Unable to load shared library ‘mylib’ or one of its dependencies. In order to help diagnose loading problems, consider setting the LD_DEBUG environment variable: libmylib: cannot open shared object file: No such file or directory

The application is deployed via Azure DevOps Pipelines using these publish arguments:

arguments: ‘–configuration $(BuildConfiguration) -r linux-x64 –self-contained true –output $(Build.ArtifactStagingDirectory)’

Azure DevOps Pipelines is able to run unit tests for the application including those which call the native library.

I used SSL and Bash to inspect the file system in Azure App Service and I can see that libmylib.so is present in the directory alongside the rest of the compiled .NET code.

I tried copying it to /usr/local/lib and it still didn’t work.

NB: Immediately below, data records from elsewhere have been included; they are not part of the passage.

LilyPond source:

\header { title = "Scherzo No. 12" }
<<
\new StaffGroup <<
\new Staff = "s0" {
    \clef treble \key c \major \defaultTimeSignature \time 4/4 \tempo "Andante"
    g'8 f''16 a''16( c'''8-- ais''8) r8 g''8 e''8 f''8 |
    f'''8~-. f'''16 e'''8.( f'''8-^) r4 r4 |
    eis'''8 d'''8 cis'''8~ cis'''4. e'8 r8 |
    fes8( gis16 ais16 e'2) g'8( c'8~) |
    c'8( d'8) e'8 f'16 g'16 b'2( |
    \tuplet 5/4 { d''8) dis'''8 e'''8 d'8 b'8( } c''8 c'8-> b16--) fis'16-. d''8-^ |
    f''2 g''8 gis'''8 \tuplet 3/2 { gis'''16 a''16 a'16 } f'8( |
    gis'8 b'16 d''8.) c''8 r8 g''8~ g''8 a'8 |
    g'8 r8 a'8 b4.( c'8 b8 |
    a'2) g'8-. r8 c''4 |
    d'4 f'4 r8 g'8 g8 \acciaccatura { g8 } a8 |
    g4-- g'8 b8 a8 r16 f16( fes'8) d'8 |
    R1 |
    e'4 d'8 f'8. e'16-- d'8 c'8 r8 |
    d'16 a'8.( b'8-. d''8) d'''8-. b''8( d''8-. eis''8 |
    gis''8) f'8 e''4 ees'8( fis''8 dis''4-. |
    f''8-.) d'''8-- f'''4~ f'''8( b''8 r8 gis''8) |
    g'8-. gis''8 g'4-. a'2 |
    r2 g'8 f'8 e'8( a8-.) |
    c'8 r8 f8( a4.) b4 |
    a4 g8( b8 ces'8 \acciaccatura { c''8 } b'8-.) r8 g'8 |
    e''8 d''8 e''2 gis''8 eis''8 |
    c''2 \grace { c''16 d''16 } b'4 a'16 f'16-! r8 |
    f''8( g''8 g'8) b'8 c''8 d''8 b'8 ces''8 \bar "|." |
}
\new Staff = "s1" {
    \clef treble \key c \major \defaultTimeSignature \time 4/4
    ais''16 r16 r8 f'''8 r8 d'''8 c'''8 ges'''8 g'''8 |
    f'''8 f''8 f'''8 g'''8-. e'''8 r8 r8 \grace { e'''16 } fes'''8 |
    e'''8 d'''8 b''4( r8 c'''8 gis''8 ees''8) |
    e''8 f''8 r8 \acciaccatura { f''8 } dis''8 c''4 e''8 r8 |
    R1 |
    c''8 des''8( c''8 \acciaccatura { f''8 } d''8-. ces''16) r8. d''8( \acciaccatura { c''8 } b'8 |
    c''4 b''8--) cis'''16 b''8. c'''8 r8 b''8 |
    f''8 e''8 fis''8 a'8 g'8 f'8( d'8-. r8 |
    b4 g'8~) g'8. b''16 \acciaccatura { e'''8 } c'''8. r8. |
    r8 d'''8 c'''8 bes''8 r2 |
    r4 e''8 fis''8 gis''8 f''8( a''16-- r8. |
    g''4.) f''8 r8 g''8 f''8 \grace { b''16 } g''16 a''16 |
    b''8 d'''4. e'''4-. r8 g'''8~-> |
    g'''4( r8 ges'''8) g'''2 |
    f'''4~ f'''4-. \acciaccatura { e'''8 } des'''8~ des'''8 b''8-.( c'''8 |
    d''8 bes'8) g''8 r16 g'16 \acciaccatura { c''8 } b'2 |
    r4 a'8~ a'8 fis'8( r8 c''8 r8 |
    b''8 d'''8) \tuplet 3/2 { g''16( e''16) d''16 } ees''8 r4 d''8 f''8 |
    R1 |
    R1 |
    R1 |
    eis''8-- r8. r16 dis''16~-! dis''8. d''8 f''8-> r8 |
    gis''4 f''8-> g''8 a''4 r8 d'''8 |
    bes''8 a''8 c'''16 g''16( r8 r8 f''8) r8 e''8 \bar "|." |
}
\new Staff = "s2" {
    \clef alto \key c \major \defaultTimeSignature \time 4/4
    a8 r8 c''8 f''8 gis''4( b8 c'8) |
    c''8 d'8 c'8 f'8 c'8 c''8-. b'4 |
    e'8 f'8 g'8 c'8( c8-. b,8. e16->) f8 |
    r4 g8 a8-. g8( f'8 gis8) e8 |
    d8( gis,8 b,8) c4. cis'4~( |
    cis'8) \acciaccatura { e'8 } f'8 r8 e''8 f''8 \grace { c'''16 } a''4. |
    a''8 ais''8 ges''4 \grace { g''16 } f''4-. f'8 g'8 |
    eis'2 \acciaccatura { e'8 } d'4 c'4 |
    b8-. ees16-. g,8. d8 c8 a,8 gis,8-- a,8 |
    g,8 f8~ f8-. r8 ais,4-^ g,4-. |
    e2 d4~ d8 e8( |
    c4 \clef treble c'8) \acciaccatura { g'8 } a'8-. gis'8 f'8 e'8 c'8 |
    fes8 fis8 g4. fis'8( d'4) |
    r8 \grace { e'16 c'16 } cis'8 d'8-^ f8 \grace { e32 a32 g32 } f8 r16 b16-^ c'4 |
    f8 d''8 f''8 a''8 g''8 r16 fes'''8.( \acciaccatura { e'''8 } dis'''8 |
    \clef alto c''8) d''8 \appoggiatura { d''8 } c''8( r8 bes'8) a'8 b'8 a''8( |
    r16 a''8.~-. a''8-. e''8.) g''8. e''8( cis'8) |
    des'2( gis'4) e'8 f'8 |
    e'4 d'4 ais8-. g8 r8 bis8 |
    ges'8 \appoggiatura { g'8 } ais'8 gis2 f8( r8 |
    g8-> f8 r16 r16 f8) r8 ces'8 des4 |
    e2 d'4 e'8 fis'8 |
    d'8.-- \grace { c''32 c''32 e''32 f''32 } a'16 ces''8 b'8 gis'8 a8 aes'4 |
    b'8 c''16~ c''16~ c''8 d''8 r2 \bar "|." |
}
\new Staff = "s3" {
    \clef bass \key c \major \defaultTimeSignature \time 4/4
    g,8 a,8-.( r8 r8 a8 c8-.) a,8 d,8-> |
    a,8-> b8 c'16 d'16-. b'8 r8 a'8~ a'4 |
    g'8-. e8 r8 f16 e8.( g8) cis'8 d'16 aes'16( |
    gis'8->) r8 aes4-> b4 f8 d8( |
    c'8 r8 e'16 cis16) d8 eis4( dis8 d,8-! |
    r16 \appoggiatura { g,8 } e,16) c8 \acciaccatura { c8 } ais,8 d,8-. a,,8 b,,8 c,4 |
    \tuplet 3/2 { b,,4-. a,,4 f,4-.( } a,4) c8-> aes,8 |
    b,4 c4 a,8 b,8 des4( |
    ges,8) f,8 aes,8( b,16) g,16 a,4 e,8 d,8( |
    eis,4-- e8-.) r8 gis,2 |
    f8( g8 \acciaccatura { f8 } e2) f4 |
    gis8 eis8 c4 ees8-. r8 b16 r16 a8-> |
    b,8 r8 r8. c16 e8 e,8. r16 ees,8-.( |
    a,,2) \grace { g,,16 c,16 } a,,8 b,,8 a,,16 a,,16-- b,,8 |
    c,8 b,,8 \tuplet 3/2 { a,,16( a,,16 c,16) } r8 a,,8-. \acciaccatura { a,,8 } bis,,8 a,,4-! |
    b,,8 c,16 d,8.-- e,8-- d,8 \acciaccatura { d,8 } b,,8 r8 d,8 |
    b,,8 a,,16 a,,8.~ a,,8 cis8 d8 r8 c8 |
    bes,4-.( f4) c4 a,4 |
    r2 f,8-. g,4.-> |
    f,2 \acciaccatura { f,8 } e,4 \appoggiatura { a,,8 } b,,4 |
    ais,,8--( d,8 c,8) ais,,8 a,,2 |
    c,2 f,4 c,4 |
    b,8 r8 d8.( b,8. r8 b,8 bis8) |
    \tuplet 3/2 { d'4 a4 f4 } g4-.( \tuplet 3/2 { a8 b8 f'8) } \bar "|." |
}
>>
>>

What do I need to do to call this file successfully in Azure App Service? Could I be getting the error because some other dependency is missing?

2

Answers


  1. Chosen as BEST ANSWER

    The issue here is that the official .NET 6.0 runtime container mcr.microsoft.com/dotnet/aspnet:6.0 currently runs debian buster and the version of glibc is 2.28 which was too old for one of my dependencies.

    The .NET 7.0 runtime container is OK but I haven't tried upgrading yet.

    The solution I found was to download debian buster and recompile my shared library. This now works, together with installing libgomp1.


  2. You can log in kudu site, the site url should like:

    https://your_sitename.scm.azurewebsites.net/newui
    

    Then click the webssh, then run the command to install.

    apt-get install libgomp1
    

    If it not works, you can run the apt-get update and apt-get install g++. For more details, please check the test steps which I have test.

    And I also have a workaround:

    You can create the webapp with docker container. You just make sure it works well in your local.